Saturday, April 24, 2010

4/15/10: The Necessary Lies

April fifteenth was an interesting day. First I had the taxi slap me like a pissed old lady, and then I got the phrase stuck in my head: "The necessary lies," over and over again. I had gone about cutting the lawn I'd set out for, basking in the warm afterglow of the preceding Experience, and that's when the words jumped in my head, dancing like the good folks of Soul Train. I didn't know what they meant, but I tolerated them, in the way I've learned to humor the oblique things that invade my headspace.

So.

I cut my grass, I went home, I took a shower. Nothing monumental there. And still the phrase is weaving through my thoughts, cryptic as ever. Then I lay down to read, ritual for me when the workday is done. I opened the novel I was entertaining at the time, Mortals by Normal Rush, and not three lines down did I come across the very three words that had infested my gray matter, terminating a sentence. I was dumbstruck.
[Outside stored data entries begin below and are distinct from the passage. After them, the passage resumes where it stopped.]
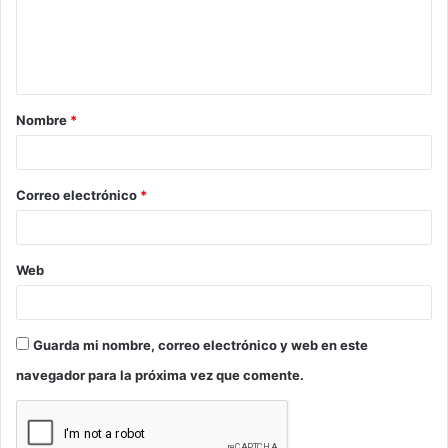
e
n
t
a
Nombre
*
r
i
o
Correo electrónico
*
*
Web
Guarda mi nombre, correo electrónico y web en este
navegador para la próxima vez que comente.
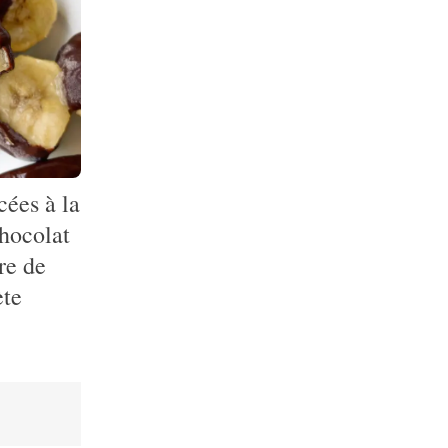
ées à la
hocolat
re de
ète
Now, Logical Me was quick to point out that I could have subconsciously skimmed over the words earlier that day, when I took my postprandial reading-break. It's a phenomenon I'm well acquainted with, actually. I often run across it while editing my fiction: I'll often substitute a word, praising myself for my divine editor's eye, and then discover the very same word a paragraph or two down. Happens all the time. I've concluded we read into things much more than we consciously realize (which extends far beyond literal reading -- we know more than we know).

So.

I began siding with good old Logical Me, that necessary bastard ... but then stopped: I distinctly remembered reading the novel-page containing "the necessary lies" for an extremely brief amount of time. Already into my third five-minute grace-period for finding a good stopping place, I'd been in a hurry to finish up the preceding page and get out of the house, and I'd read no further than the end of the connecting sentence. Which was only two words, right at the top of the page, which I'd quickly devoured before slamming the book shut, having it open no more than a second. Superman couldn't have read the paragraph that fast, consciously or otherwise.